It’s 8. Pam Grier sits across from me at a Tex Mex bar off Pico. When she laughs, her mouth fully extends and her blouse buttons look ready to quit. She downs margaritas and chalks life up to accident.
She never expected Hollywood. But Hollywood expected her. She instead, was set to become a Dental Hygienist. “When I was discovered, I was workin’ my way through school. But the guy I was with, served me up heartache by marrying some one else. So I left home and went looking.”
And then she became a goddess. A gorgeous and yet semi-awkward goddess. Watching her move while she speaks—is odd. Her shoulders turn, her head tilts and lips smack around her face. She’s the woman bitching on the subway and Foxy Brown. When she talks to the waiter, she points to the menu. When she holds a glass to her lips, her head tilts forward, and her curls play suicide along the rim. Chewing ice, she answers my questions.
ME:
How do you respond when someone interrupts you? Are you irritated?
PG:
Yeah. Especially that call waiting beep. Always beeps in right before I get the juice. The scoop. Makes me so angry.
ME:
I pulled that question from a career compatibility test.
PG:
A test? You think that’s how you gonna find the answer? Can’t plan that shit. It’s decided. Already decided.
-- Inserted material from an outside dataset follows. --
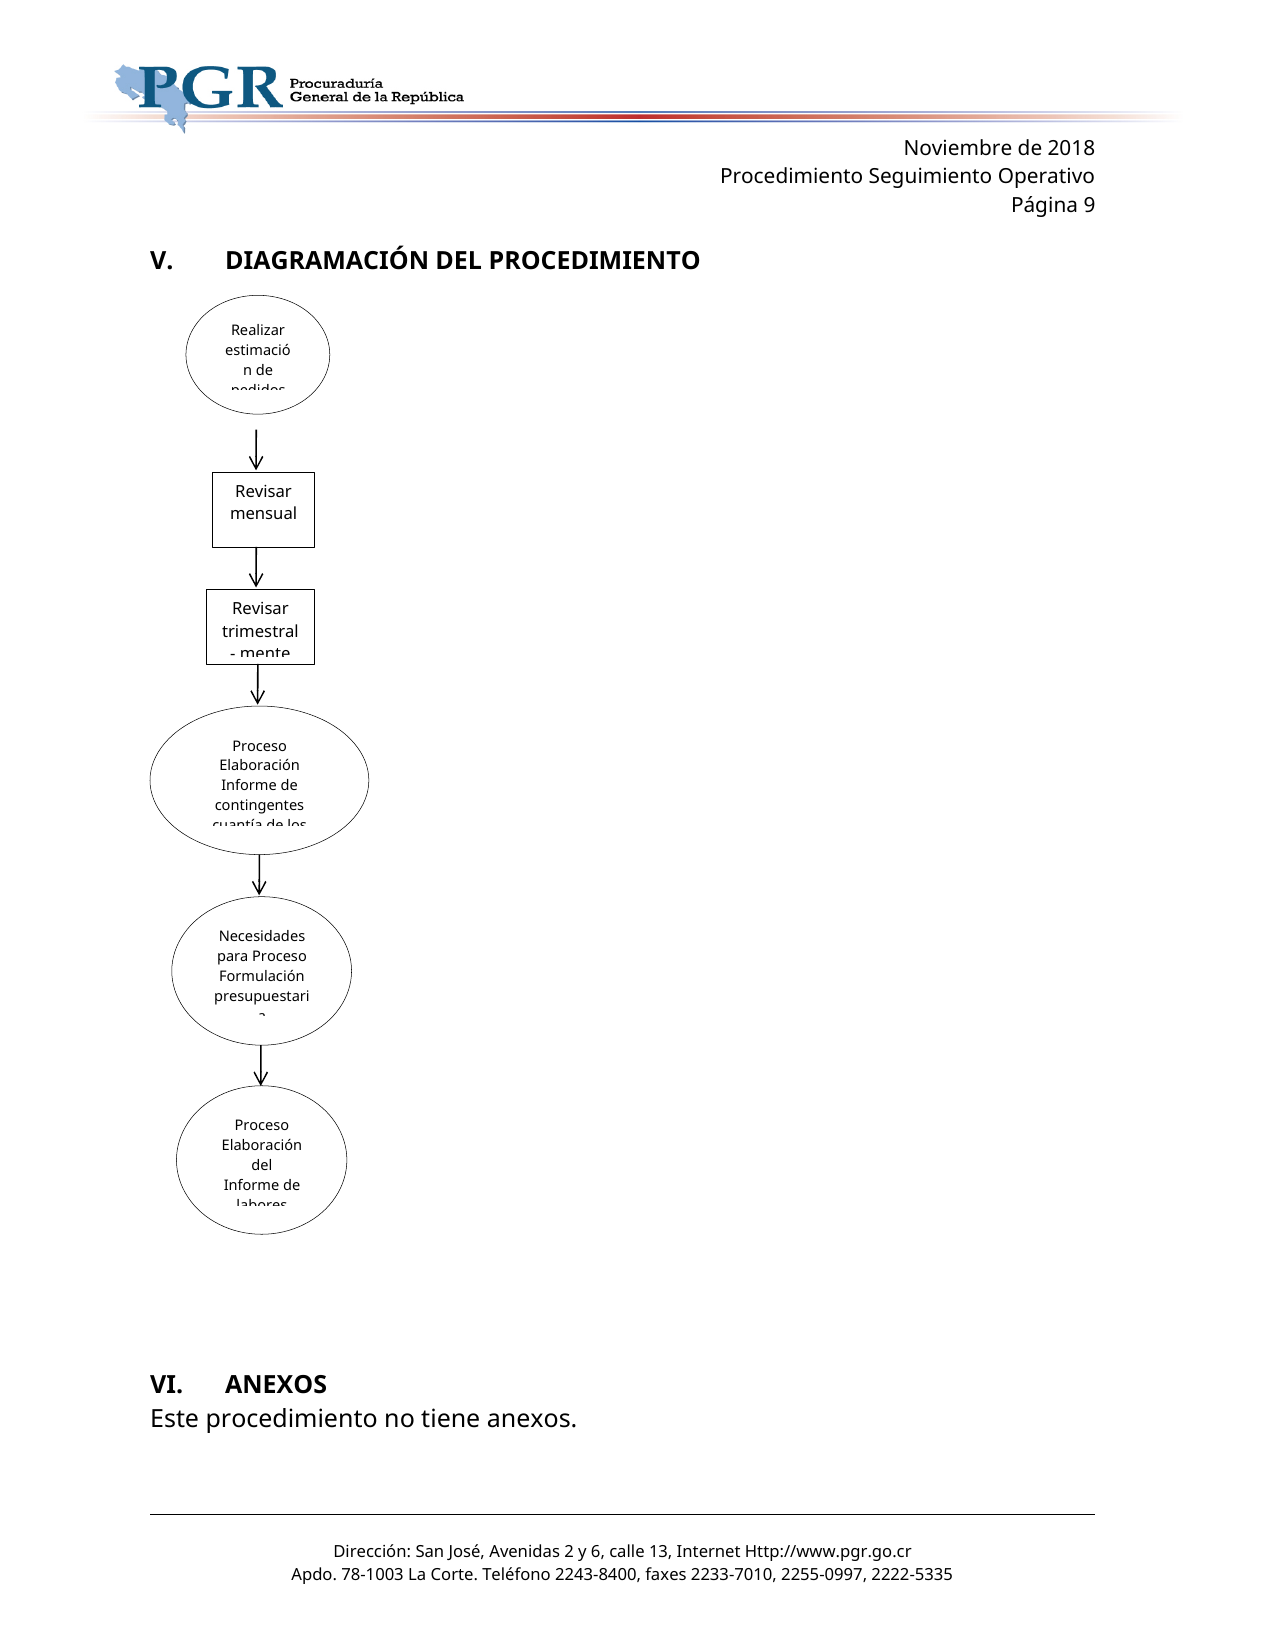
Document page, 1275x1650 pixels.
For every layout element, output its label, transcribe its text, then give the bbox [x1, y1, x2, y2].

And then Pam tells a joke. She moves closer, her elbows make elongated V’s on the table. “How do you make God laugh?” she asks. Loose em’s and ha’s spill out before the punch line: “Make a plan.” And with that, Pam’s back returns to the chair. Her breath stops hitting my face and for a moment, she relaxes.
Full Disclosure
I’ve been trying to catch up with Pam Grier for a while. But she never returned my calls and to be honest: I never called her. But I still wanted to interview her. And I thought, we’ll, maybe I’ll just pretend to interview her. And so what you just read, is what I think we would have talked about.